By Tristram Korten
Florida Center for Investigative Reporting

The Florida Department of Environmental Protection is not enforcing laws against companies responsible for hazardous materials pollution or collecting the fines it could from polluters, according to a study released Thursday by an environmental group.

The report, by the Florida chapter of Public Employees for Environmental Responsibility, examined several years of public records and found that DEP enforcement efforts have been significantly scaled back. Enforcement cases filed by the agency have declined 82 percent since 2011. Hazardous waste assessments, in which the department has found a violation against a perpetrator, have declined 80 percent since 2010.

Some hazardous waste permit holders “have never been inspected before, ever,” said Jerry Phillips, director of Florida PEER and a former enforcement attorney for DEP.

The PEER report states that under Gov. Rick Scott the department’s policy has been to work with polluters to bring them into compliance rather than punish them. DEP claimed in 2012 that this “compliance assistance strategy” had resulted in hazardous waste non-compliance rates dropping from 10 percent to 2 percent. The PEER report states that the public records substantiating this statement were requested and that the DEP provided a spreadsheet that did not have enough details to support the claim.

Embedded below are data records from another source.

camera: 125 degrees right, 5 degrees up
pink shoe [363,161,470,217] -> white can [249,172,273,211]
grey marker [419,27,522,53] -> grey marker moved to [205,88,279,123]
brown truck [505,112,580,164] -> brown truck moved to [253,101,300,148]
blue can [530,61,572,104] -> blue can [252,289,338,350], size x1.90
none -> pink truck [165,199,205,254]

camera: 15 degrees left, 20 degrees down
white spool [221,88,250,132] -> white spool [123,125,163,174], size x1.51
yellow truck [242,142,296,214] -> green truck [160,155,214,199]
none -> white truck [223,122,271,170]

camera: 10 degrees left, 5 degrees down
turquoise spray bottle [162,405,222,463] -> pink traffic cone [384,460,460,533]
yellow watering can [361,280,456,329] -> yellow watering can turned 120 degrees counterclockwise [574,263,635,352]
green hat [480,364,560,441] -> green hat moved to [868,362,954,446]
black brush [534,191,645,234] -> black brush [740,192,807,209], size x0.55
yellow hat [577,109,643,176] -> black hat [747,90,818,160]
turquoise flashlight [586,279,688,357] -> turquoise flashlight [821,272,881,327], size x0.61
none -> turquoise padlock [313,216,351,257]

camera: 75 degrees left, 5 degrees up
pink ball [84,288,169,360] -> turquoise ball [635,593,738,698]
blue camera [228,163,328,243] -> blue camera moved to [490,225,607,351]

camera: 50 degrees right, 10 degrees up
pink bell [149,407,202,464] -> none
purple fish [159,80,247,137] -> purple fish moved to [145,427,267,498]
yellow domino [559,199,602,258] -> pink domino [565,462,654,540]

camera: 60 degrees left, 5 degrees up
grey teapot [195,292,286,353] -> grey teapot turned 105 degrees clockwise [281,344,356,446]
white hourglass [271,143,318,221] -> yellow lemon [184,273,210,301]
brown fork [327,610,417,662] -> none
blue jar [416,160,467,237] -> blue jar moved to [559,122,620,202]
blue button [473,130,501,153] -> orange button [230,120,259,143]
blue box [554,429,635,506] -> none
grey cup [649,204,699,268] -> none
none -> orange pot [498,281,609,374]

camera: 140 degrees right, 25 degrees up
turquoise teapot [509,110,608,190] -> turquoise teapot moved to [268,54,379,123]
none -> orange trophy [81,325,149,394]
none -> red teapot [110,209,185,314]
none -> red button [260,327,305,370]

A DEP spokesperson told the Florida Center for Investigative Reporting that the agency would not respond until state officials had reviewed the report. (This item will be updated with DEP’s response when available.)

The laws regulating hazardous material handling and their disposal were established in the federal Resource Conservation and Recovery Act of 1976. The U.S. Environmental Protection Agency is responsible for enforcing the law. The PEER report states that the EPA delegated permitting and enforcement powers to DEP in a 2014 agreement. In exchange, DEP received $2.8 million in 2015 for enforcement.

“It’s taxpayer money that’s not being spent very well,” Phillips said.

PEER’s report includes 10 case studies of companies that were caught violating the law and the lax enforcement they faced.